## TO-DO LIST
**A)** Copy everything from "But of course, it" down to "into the conversation." in the passage on handing policy to boards, replacing "unelected boards" with "appointed panels".
**B)** Carry the passage on handing policy to boards forward from its final sentence.

## READING TEXT
——————————
The Babysitter Test: Delegation Gone Too Far

So let’s be honest. When we say, “Let’s create a board,” what we’re often saying is, “Let’s not deal with this ourselves.”

That’s not leadership. That’s abdication.

It’s a bit like hiring a babysitter and saying, “You raise the kids.” Not just “Can you help with dinner and bedtime?” but “You decide what they eat, what rules they follow, when they go to sleep—and what to do if they try lighting something on fire.”

And then, when things inevitably go sideways—when bedtime turns into midnight meltdowns and dinner is six packs of fruit snacks—you say, “That’s not what I meant.”

But of course, it is. You didn’t give instructions. You gave authority.

That’s what we’re doing when we delegate major policy to unelected boards. We’re not asking for help—we’re handing over the job. And once it’s out of our hands, the public can’t vote their way back into the conversation.

The result? A creeping sense of distance. Decisions still get made—but they happen in boardrooms instead of chambers. And the people left most affected by those decisions rarely know who to hold accountable.


When We Still Knew How to Govern

None of this is to say that legislation doesn’t work. When we get it right—when we embrace the full weight of our responsibility instead of outsourcing it—democracy delivers.

Take the Civil Rights Act of 1964. It wasn’t created by a commission. It wasn’t quietly drafted by a panel of experts and slipped into the rulebook. It was a fight. It took months of public hearings, debates that stretched into the night, and a filibuster that lasted over two months in the U.S. Senate.

The bill sparked outrage. It forced people to take sides. Lawmakers were flooded with letters and phone calls. The press covered every twist and turn. But through it all, Congress kept at it. They argued, they negotiated, and in the end, they voted—on the record.
——————————
## DATA SUPPLIED
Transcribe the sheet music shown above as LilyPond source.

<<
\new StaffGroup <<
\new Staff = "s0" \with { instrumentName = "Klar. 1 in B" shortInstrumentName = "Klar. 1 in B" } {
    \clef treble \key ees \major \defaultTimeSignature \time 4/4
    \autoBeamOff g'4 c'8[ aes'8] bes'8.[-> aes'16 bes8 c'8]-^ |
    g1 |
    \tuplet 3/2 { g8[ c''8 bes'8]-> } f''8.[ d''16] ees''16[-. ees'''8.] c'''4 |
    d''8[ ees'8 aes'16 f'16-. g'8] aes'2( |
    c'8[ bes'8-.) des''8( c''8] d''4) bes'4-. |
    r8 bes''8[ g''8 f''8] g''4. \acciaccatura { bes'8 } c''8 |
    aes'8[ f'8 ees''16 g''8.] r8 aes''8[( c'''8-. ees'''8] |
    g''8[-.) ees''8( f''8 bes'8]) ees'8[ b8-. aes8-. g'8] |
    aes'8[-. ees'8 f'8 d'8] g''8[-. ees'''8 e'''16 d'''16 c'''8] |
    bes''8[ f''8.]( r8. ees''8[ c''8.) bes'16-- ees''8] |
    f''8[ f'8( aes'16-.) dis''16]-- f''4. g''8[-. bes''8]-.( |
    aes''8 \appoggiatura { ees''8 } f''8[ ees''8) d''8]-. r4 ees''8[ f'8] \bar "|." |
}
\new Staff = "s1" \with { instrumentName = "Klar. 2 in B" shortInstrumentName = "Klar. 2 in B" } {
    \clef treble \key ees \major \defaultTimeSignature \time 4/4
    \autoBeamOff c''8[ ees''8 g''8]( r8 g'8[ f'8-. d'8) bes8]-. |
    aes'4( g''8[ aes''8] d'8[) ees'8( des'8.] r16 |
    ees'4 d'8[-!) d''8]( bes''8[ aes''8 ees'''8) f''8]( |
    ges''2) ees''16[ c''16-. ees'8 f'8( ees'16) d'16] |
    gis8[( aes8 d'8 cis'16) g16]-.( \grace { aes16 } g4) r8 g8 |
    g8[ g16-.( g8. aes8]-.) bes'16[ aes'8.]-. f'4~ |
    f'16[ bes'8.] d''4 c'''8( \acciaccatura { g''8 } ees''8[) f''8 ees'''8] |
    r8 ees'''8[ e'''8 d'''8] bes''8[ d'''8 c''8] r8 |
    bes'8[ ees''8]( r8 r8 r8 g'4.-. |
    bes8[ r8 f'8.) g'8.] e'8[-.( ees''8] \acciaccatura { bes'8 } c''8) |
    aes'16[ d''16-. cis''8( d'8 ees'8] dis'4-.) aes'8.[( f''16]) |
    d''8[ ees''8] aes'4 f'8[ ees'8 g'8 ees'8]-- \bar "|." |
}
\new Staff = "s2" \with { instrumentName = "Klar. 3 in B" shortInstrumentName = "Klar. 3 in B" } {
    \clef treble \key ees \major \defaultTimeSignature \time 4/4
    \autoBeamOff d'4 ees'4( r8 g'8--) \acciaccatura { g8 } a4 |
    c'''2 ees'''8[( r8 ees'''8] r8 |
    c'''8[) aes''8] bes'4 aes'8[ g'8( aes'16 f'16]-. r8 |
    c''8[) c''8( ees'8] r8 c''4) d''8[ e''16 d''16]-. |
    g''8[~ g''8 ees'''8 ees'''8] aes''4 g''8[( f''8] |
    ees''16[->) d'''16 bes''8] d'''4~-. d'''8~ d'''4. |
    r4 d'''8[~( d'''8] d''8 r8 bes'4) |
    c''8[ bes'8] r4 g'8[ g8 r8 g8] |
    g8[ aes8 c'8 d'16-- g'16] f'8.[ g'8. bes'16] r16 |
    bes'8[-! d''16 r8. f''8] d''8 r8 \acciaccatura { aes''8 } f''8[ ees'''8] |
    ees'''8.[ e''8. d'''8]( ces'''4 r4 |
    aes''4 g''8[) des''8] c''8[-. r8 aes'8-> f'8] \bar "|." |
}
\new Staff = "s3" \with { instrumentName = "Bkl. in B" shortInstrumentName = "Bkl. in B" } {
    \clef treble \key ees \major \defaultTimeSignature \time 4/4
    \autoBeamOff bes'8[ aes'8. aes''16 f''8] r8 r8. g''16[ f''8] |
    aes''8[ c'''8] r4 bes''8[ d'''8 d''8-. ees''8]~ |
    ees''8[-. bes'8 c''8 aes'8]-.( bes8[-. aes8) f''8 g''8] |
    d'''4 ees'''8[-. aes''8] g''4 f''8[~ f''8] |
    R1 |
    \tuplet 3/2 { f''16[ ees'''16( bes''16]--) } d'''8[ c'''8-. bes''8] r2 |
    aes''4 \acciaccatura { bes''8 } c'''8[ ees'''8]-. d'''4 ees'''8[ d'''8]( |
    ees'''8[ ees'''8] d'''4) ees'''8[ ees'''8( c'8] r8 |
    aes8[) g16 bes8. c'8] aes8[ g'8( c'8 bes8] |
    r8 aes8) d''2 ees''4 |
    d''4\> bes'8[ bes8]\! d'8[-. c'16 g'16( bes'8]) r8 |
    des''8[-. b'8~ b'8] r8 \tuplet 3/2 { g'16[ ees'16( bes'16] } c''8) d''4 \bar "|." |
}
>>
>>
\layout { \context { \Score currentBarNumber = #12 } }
——————————
## TASK RESPONSES
**A)**
But of course, it is. You didn’t give instructions. You gave authority.

That’s what we’re doing when we delegate major policy to appointed panels. We’re not asking for help—we’re handing over the job. And once it’s out of our hands, the public can’t vote their way back into the conversation.

**B)**
And that vote changed everything.

The Civil Rights Act didn’t just outlaw discrimination. It showed the country—especially those being discriminated against—that the government could be used to right wrongs. That if enough people stood up and stayed in the room, the process could bend toward justice.

Was it uncomfortable? Absolutely. Was it messy, inefficient, and politically dangerous? No question.

But it was also one of the clearest examples in modern history of why representative government matters. Not because it’s fast. Not because it’s clean. But because it’s public. Because it forces elected officials to grapple with real issues in full view of the people they represent—and to own the outcome.

That’s the job. And when we do it with courage, it works.


Abdication Is a Bipartisan Tradition

And yet, we keep delegating. We keep handing over authority, like parents who’d rather not enforce bedtime because the sitter is “handling it.” Why?

Because it’s easier. Cleaner. Less likely to end in tears—ours or someone else’s.

Delegating is politically comfortable. Lawmakers can tell their constituents they’ve “taken action,” while avoiding the hard work of hammering out details or taking potentially unpopular votes. If the board succeeds, we all cheer and move on. If it stumbles, we point fingers from a safe distance. “That board went too far,” we say. Or: “We didn’t anticipate that consequence.”

It’s risk management masquerading as good governance.

And it’s bipartisan. Democrats create boards to pursue regulatory goals they don’t want to negotiate in public. Republicans do it when they want the credit for tackling a problem but not the blowback from a tough compromise. Everyone gets to look busy. No one has to own the outcome.


The Disappearing Act of Accountability

An even deeper problem here isn’t the number of boards—it’s the erosion of public responsibility.

Boards blur the line between advisory input and actual lawmaking. They make decisions with massive consequences, often without the same public visibility or political accountability that’s supposed to come with representative government. When things go wrong, there’s no campaign to vote them out. No debate to rewind. No elected official standing in front of their community saying, “Yes, I voted for that.”

We used to call that dodging the job.

Now we call it process.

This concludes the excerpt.